Part of the reason we’ll be heating up is due to an increase in clouds which will have heat-trapping effects. Another reason we’ll be heating up is there will be fewer clouds, and we will roast in the sunlight. Unless – an increase in clouds reflect that sunlight and shade the planet. OR, we’ll see a decrease in clouds altogether. which means they will NOT be trapping the heat nor reflecting the sun, which is either bad or good, depending. Truthfully, when it comes to discussing this subject it is advisable to just avoid any mention of clouds at all, or you will just make the doomsday prophets all kinds of cranky.
Obviously, as we heat up it means there will be less snow, but that means fewer avalanches. Except, we are also promised mountain regions will also experience more avalanches. Not sure how the math works out on that one. Probably best to just hope for the best.
The effect climate change will have on the plant life of the planet is readily reported, but some of these reports are barking up the wrong weather-affected tree. The impending Climate Emergency will cause the stunting of tree growth, followed by deforestation. The good news is this will spur a faster growth of trees, leading to an expansion of our forests.
Farming will experience a severe negative impact from drought and a loss of soil, but at the same time farming will experience an expansion. Either way, crop production predictions are dire as specific crops will be affected. Banana production will actually increase due to a warmer climate. Oh, wait, nope – the increase in predatory bugs will kill them off. Sorry. Also affected will be truffles. We just have not decided if they will become more plentiful, or if there will be a shortage.
With all this canceled out stress I know what you are thinking: Surely this will have an impact on beer, correct? Of course! It will either be horrible for hops production or will lead to a drop in barley crops.
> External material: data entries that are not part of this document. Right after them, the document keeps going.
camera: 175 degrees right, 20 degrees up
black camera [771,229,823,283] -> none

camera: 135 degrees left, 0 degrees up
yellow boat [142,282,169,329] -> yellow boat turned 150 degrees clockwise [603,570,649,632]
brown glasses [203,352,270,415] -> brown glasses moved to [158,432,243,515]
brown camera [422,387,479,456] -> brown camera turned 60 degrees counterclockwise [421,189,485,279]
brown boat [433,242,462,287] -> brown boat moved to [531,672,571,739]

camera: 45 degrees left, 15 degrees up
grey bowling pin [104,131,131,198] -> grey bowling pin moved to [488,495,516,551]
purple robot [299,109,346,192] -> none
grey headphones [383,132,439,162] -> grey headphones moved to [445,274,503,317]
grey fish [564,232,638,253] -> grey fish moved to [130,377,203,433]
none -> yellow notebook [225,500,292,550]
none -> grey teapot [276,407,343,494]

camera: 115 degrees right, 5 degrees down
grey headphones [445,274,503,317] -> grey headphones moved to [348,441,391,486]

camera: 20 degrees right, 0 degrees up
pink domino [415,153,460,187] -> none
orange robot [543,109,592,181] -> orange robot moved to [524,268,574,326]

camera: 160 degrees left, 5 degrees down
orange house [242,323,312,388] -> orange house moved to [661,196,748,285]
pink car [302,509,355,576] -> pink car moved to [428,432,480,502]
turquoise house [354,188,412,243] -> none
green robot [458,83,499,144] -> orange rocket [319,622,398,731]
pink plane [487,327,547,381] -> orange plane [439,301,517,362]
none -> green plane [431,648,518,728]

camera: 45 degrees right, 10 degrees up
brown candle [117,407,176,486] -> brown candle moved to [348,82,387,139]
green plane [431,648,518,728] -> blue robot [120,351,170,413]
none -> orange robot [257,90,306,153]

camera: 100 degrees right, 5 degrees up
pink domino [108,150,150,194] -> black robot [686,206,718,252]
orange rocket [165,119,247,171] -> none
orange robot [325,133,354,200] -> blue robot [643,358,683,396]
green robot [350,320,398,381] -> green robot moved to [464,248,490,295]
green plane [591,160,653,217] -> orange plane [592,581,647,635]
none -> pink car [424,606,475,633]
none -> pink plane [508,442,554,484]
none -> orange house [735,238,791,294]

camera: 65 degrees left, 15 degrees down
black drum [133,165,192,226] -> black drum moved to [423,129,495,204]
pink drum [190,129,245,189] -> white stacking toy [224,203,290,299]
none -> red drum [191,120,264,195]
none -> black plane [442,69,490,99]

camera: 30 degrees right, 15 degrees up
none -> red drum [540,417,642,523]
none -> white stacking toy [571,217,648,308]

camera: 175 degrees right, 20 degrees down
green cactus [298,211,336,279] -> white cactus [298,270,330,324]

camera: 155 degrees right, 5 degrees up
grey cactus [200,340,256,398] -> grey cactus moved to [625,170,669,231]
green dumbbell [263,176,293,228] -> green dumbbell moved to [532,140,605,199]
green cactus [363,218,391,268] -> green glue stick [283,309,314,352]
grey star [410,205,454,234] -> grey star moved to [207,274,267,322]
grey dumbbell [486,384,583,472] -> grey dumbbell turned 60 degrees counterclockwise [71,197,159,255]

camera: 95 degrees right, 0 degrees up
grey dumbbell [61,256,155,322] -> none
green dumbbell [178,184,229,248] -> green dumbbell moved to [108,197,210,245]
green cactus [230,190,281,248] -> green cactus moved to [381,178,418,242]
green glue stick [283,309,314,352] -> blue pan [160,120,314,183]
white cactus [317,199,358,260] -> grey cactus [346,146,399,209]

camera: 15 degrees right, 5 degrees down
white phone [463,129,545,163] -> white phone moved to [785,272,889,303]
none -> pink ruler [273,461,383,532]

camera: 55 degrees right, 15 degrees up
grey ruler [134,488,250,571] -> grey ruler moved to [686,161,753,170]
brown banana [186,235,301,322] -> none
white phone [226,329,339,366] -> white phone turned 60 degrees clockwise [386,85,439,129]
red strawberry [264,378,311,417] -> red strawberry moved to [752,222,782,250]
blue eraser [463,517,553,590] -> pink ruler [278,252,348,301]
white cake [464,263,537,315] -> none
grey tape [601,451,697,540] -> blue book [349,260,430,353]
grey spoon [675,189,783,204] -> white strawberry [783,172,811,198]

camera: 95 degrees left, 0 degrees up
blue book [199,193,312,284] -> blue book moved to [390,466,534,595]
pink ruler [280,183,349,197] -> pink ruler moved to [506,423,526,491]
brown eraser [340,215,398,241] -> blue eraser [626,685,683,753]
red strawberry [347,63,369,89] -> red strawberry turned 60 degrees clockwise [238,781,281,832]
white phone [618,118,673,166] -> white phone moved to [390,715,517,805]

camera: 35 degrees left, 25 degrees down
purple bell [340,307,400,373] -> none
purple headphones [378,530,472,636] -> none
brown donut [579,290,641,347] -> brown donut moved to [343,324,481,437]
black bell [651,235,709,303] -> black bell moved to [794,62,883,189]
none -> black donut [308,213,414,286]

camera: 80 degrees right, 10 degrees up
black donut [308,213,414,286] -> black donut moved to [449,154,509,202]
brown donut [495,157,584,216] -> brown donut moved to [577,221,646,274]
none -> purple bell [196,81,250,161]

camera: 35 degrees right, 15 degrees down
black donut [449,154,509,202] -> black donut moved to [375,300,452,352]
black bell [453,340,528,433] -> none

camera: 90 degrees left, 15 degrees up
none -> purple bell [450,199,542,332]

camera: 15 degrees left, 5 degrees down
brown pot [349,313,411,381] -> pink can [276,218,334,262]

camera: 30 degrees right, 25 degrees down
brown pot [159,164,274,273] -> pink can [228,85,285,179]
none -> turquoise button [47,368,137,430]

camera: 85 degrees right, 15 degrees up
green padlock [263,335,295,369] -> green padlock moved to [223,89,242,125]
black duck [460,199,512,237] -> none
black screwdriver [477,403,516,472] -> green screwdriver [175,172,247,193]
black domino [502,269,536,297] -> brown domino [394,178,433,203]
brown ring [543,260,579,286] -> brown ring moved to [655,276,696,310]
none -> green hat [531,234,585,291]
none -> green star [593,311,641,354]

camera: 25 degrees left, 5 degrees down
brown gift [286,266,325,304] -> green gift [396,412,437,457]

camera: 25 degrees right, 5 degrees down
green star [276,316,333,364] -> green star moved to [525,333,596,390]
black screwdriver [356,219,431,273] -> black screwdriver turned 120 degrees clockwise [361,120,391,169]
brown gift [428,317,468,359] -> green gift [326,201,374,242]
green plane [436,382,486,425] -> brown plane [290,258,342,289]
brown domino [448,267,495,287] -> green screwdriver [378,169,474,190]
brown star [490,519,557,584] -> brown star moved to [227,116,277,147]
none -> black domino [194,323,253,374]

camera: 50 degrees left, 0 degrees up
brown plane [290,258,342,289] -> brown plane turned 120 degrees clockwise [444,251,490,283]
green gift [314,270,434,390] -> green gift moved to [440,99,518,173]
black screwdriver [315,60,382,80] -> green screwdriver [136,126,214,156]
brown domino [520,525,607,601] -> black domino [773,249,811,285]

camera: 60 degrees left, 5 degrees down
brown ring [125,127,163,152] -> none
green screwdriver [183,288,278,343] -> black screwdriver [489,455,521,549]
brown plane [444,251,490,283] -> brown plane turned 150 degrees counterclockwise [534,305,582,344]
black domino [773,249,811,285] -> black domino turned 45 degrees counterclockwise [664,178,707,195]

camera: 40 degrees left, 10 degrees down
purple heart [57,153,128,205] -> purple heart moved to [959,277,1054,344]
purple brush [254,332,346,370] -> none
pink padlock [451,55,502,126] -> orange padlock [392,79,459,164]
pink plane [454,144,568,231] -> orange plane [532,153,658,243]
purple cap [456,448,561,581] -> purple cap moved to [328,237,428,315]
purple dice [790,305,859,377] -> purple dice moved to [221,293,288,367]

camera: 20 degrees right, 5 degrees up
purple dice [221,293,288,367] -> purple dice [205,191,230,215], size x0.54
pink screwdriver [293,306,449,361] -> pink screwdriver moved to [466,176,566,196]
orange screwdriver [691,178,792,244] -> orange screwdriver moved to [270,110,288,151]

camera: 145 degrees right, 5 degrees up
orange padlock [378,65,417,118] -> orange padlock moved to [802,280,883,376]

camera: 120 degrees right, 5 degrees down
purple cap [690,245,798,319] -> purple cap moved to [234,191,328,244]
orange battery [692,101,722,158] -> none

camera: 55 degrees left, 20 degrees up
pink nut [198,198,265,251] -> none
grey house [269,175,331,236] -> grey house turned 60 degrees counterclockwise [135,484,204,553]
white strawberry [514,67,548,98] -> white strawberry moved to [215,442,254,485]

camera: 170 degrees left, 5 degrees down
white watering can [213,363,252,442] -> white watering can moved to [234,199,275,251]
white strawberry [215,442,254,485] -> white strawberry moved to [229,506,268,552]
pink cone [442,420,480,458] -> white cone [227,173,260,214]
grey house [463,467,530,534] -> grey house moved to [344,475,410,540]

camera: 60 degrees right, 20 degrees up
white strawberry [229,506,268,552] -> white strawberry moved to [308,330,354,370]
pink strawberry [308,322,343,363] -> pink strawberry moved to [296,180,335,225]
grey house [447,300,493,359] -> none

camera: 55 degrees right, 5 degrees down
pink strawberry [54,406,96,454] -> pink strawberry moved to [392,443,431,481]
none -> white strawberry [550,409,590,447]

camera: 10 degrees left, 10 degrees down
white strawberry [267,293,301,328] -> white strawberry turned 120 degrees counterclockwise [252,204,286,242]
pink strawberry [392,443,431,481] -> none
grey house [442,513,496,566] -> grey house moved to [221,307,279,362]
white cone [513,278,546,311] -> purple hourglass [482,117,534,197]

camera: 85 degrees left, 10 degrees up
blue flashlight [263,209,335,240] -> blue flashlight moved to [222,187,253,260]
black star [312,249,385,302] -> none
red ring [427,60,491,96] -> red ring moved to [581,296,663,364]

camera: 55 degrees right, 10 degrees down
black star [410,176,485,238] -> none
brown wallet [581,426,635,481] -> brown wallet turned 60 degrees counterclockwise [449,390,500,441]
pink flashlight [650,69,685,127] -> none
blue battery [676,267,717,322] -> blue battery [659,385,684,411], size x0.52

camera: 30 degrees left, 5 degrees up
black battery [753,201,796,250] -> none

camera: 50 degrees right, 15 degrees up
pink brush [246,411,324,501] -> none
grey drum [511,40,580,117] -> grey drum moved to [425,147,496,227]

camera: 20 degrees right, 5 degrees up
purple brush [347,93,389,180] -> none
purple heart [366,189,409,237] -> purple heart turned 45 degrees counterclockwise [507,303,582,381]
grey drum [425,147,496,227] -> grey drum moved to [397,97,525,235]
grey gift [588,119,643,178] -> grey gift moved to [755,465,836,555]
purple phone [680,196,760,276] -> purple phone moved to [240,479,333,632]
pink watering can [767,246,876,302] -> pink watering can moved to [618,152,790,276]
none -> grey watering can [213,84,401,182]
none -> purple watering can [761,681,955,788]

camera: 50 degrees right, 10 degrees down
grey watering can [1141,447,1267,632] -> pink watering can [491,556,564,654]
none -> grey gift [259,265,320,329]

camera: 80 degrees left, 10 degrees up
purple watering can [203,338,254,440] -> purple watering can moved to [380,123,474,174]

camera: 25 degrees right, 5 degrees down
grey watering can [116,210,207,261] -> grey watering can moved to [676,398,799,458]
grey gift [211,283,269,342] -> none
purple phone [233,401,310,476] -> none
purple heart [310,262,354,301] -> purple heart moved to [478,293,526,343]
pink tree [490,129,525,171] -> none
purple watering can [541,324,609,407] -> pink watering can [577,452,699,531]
Whichever the case, one thing we know for certain, beer will become more expensive.
THE FORMER ANIMAL PLANET
The animal kingdom also gives us numerous paradoxes. Butterflies are at once imperiled by environmental alterations, and they are rescued. Recall those oysters contracting sexually transmitted diseases? Well, the good news is if they don’t die from STDs they will become gigantic in size.
Perhaps of all the definitive guesswork, one conflict illustrates the bi-polarity of the hysteria best: We cannot even come to a decision on pirates. The experts are even unsettled on whether we are going to see more of the privateers, or fewer buccaneers due to global warming.
That strikes me as an extensive list of combative data offered up as ”proof” for a subject said to be iron-clad settled. But I suppose if everything can be blamed on global warming then it doesn’t matter if half of those items cancel themselves out. By all appearances, the main thing that is agreed upon is that whatever does happen with global-climate-warming-change it is assuredly disastrous.
All I know is I am racing to get a bowl of cereal now — before it rears up and kills me!